* _TAREFAS DO EXERCÍCIO_
a - Que formas verbais no pretérito perfeito simples do indicativo aparecem no texto sobre a saída de Álvaro Pacheco? Liste todas pela ordem em que surgem.
b - Prossiga o texto sobre a saída de Álvaro Pacheco do Vitória a partir do ponto em que termina.

* _TEXTO PARA LEITURA_

::::

Eterna culpa alheia
Assisti atónito a uma novela lamentável e triste nas últimas semanas, em que os intervenientes não souberam estar à altura da instituição que representavam e representam. Escrevo, infelizmente, sobre a novela que rodeou a saída de Álvaro Pacheco do Vitória Sport Clube.
Álvaro Pacheco não esteve bem ao deixar-se fotografar num restaurante, onde reuniu com um dirigente de um clube interessado nos seus serviços. Álvaro Pacheco não podia ignorar que o proprietário do restaurante iria publicar essa mesma fotografia, uma vez que aquele publica regularmente estas fotos, com fins publicitários, com os clientes mais mediáticos e em particular do mundo do futebol. Infelizmente, nessa publicação, o proprietário, em jeito de insinuação, partilhou uma inconfidência. Como a grande maioria dos adeptos do Vitória não sabia que a Direção da SAD não pretendia contar com os serviços de Álvaro Pacheco na próxima época, e que nesse sentido já autorizara aquele a encetar negociações com clubes interessados nos seus serviços, a realização daquela reunião - ainda para mais numa fase decisiva do campeonato, e quando todos acreditavam que aquele continuaria a ser o “timoneiro” na próxima época - aos olhos daqueles (adeptos e sócios), afigurou-se como uma traição.

::::

* _LISTAGEM DE DADOS_
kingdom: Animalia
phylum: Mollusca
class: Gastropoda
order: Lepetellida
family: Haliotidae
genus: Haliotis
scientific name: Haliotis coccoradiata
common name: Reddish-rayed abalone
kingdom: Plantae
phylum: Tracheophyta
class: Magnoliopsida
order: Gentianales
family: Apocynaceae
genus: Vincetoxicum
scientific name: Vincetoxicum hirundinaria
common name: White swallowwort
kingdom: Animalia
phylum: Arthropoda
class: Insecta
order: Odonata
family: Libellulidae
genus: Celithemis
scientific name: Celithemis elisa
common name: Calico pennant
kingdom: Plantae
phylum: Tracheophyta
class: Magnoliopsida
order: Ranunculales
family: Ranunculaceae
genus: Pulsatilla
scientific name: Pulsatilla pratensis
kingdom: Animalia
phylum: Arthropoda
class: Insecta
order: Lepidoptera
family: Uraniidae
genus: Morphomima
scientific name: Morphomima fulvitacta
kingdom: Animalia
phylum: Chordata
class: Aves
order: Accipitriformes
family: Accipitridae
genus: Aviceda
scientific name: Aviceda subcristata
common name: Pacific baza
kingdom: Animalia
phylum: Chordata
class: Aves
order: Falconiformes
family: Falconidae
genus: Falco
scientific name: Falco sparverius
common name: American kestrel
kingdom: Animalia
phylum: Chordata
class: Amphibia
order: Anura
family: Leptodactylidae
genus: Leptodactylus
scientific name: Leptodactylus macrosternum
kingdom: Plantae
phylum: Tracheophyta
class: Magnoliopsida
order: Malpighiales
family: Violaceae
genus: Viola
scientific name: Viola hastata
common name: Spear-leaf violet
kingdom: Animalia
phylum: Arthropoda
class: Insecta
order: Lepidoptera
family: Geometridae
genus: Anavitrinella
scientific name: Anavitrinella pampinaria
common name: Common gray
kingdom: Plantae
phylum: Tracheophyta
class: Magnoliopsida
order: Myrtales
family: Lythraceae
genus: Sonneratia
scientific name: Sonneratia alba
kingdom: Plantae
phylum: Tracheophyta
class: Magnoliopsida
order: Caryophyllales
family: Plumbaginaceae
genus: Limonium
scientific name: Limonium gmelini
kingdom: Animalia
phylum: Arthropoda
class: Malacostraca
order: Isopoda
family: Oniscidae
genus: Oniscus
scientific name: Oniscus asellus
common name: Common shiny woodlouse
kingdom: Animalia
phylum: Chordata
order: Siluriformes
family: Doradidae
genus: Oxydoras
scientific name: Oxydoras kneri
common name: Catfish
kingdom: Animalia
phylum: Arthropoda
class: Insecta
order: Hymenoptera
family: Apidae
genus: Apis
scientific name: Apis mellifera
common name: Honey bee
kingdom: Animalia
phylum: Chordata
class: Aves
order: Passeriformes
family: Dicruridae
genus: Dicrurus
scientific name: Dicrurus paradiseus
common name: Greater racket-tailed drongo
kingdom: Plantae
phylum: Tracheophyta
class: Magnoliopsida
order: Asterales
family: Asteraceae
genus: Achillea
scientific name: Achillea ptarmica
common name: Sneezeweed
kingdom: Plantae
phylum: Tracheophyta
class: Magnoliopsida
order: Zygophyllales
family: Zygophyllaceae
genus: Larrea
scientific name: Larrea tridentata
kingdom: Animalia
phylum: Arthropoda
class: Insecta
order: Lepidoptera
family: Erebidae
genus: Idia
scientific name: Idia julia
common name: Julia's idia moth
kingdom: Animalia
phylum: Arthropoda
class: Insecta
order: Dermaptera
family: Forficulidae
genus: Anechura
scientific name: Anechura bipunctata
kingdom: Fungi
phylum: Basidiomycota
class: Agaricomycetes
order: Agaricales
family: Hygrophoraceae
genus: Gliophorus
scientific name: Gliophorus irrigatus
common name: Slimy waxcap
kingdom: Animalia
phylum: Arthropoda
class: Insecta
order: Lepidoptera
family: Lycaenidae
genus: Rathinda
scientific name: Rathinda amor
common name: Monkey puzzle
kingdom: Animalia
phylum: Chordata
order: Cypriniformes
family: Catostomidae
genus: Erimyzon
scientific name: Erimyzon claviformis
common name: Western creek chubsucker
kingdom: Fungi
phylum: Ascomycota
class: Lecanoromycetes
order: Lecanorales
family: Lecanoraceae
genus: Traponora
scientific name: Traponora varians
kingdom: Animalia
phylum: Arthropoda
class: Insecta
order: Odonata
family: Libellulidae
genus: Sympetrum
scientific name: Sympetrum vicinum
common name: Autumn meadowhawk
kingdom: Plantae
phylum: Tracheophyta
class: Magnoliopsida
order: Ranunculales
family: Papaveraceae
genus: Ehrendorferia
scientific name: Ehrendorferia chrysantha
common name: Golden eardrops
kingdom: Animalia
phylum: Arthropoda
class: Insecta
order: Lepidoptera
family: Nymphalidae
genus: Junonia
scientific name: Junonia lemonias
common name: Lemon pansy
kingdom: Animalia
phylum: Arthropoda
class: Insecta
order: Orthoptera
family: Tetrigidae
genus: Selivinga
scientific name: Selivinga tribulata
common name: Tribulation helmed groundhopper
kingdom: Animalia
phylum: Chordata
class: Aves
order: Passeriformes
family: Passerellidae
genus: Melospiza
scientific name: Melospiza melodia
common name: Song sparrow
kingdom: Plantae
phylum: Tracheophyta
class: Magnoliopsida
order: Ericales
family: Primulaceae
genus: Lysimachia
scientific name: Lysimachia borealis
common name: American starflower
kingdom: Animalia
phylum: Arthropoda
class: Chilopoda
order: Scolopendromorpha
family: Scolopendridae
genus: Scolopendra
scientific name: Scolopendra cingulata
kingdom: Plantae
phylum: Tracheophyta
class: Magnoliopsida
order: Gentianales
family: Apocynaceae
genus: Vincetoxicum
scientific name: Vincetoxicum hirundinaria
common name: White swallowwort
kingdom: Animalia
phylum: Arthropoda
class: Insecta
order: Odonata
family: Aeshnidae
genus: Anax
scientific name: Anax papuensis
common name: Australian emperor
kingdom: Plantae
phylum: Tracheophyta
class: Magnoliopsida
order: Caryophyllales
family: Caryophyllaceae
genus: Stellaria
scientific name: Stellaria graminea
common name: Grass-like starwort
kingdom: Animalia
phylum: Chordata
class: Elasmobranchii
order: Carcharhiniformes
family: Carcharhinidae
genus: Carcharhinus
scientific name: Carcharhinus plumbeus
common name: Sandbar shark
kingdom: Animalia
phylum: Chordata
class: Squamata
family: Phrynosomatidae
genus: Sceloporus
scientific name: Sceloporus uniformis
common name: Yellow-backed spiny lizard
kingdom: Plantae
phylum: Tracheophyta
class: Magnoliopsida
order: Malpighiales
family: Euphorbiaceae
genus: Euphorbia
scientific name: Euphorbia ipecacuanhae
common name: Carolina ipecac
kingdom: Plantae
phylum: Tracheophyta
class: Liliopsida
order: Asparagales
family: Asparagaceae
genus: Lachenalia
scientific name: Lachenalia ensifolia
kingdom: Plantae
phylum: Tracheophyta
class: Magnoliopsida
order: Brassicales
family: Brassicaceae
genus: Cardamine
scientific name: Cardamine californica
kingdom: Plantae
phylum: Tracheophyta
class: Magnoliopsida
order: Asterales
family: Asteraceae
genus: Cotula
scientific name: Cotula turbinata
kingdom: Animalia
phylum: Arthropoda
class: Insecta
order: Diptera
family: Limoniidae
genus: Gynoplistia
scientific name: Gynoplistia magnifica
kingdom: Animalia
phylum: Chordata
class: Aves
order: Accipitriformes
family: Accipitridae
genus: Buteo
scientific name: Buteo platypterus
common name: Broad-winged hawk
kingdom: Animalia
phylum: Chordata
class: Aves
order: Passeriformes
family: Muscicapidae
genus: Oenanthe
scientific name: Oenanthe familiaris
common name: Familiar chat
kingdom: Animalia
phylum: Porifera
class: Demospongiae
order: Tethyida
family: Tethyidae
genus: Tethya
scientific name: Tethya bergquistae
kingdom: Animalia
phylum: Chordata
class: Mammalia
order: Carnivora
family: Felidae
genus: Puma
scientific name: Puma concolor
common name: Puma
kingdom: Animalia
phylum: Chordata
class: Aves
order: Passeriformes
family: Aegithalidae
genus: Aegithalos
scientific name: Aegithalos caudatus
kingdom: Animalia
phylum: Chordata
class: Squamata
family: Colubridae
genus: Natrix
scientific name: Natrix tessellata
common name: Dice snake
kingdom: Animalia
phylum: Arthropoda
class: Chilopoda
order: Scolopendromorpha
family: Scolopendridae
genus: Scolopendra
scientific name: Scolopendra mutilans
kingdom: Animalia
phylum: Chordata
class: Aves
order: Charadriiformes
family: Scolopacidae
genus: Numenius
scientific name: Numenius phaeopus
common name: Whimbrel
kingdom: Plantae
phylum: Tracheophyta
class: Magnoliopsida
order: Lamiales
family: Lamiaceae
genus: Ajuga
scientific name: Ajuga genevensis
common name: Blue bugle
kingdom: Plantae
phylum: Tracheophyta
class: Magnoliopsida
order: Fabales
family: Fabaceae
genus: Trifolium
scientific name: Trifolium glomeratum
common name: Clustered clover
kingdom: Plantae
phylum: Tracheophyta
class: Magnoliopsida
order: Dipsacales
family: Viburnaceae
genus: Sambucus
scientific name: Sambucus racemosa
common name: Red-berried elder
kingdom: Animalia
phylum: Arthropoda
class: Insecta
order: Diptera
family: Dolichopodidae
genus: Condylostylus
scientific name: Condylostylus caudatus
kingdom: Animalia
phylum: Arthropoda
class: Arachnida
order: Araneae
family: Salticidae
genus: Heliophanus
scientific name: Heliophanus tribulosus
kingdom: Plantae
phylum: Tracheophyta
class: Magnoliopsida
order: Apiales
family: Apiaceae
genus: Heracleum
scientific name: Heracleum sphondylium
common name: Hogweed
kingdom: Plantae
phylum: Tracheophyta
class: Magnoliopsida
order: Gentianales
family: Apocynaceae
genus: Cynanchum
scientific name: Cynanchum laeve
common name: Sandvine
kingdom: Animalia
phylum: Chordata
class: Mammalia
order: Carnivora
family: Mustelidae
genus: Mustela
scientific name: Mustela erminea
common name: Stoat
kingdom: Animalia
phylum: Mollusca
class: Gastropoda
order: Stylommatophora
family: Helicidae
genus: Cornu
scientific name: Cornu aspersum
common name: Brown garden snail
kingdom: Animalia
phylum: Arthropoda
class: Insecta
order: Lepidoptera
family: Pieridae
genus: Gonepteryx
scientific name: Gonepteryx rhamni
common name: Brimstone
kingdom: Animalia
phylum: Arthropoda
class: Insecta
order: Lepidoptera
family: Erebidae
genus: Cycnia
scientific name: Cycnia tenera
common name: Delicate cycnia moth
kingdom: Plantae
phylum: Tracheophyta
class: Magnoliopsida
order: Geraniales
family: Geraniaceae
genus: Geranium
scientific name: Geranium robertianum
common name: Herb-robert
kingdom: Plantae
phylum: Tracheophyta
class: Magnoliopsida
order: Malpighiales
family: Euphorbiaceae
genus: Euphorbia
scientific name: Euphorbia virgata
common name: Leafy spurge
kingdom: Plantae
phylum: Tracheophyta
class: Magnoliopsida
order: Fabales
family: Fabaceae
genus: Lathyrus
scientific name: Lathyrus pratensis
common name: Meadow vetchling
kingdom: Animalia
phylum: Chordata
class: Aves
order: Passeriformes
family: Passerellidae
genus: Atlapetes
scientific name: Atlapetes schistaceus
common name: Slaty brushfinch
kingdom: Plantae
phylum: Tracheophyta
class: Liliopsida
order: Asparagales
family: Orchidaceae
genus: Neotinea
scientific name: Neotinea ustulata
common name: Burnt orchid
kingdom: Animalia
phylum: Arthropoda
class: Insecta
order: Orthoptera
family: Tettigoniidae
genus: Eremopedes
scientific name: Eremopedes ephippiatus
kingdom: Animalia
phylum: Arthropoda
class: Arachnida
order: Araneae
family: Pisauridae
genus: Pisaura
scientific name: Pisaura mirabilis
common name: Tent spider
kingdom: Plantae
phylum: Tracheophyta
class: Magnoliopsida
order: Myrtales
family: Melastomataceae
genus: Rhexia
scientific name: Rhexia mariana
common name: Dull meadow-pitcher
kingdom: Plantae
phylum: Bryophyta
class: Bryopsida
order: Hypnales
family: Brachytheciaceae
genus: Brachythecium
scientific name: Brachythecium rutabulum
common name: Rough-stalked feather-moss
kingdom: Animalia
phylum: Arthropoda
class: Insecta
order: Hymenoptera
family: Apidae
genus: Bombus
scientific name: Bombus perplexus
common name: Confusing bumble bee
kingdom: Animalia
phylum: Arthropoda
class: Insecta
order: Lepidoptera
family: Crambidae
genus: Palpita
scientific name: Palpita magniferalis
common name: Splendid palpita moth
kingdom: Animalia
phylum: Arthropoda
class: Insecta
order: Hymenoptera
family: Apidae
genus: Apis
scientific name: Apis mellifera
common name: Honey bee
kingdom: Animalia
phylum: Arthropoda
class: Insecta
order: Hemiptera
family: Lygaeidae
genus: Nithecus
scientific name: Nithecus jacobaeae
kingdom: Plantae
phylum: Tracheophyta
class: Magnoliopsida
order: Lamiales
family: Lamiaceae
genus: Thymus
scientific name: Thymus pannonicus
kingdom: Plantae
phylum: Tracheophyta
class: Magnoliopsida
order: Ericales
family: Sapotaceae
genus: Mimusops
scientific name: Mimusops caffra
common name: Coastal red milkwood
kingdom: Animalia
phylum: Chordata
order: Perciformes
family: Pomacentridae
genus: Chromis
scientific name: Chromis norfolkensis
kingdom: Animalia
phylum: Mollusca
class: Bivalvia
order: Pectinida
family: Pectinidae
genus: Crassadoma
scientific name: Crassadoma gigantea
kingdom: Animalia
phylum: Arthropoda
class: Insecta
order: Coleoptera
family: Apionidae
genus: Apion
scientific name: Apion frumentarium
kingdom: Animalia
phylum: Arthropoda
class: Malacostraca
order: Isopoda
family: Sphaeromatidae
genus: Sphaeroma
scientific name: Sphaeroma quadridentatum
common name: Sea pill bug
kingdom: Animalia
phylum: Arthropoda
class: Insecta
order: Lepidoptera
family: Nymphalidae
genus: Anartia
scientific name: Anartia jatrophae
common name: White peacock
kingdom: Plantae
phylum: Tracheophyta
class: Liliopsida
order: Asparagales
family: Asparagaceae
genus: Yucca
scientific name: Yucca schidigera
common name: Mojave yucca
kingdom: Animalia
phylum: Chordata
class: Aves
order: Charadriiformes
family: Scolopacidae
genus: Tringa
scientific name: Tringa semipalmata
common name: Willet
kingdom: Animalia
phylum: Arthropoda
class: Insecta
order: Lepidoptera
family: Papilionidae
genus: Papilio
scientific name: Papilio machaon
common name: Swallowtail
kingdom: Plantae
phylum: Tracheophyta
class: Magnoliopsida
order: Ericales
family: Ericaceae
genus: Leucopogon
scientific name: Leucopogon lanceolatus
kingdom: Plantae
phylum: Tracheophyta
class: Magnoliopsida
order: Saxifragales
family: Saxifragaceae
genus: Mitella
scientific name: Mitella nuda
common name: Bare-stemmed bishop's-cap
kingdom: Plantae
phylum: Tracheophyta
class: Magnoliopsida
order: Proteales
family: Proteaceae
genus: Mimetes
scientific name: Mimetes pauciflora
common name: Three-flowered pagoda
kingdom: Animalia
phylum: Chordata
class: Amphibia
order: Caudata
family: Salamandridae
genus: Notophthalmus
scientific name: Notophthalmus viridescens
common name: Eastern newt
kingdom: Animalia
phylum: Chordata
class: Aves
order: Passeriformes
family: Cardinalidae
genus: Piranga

::::

* _RESPOSTAS_
a - assisti, souberam, rodeou, esteve, reuniu, partilhou, afigurou-se

b -
Acontece que Álvaro Pacheco estava autorizado a encetar aquelas negociações, uma vez que, por comum acordo, a rescisão do contrato, no final da época, já estava definida. A grande maioria dos sócios do Vitória desconhecia tal facto, mas a rescisão já era comentada e dada como certa, nalguns círculos, ainda antes do “episódio” do Tiago Silva.
Perante a publicação daquela fotografia e comentário do proprietário do restaurante, muitos adeptos manifestaram naturalmente o seu desagrado. Reação natural e compreensível. Mas, para agravar a situação, fonte do clube, fez sair uma notícia em que se propalava a surpresa da Direção com essa reunião e com as negociações do seu treinador com outro clube, e se dava a conhecer um desagrado diretivo que punha em risco a manutenção do vínculo do treinador ao clube. Álvaro Pacheco foi, em conferência de imprensa realizada no D. Afonso Henriques, confrontado pelo jornalistas com essa narrativa, e de imediato aquele esclareceu que nunca teria tido uma reunião como aquela sem estar autorizado pela Direção. Álvaro Pacheco também devia ter, na sequência desse esclarecimento, pedido desculpas aos sócios pela sua incúria em deixar-se fotografar e permitir que se soubesse desta forma da sua iminente saída e da perturbação que esta notícia provocou. Também o deveria ter feito, se não fez, junto da Direção, se se comprometeu a manter estas reuniões sigilosas. Ao não o fazer andou mal.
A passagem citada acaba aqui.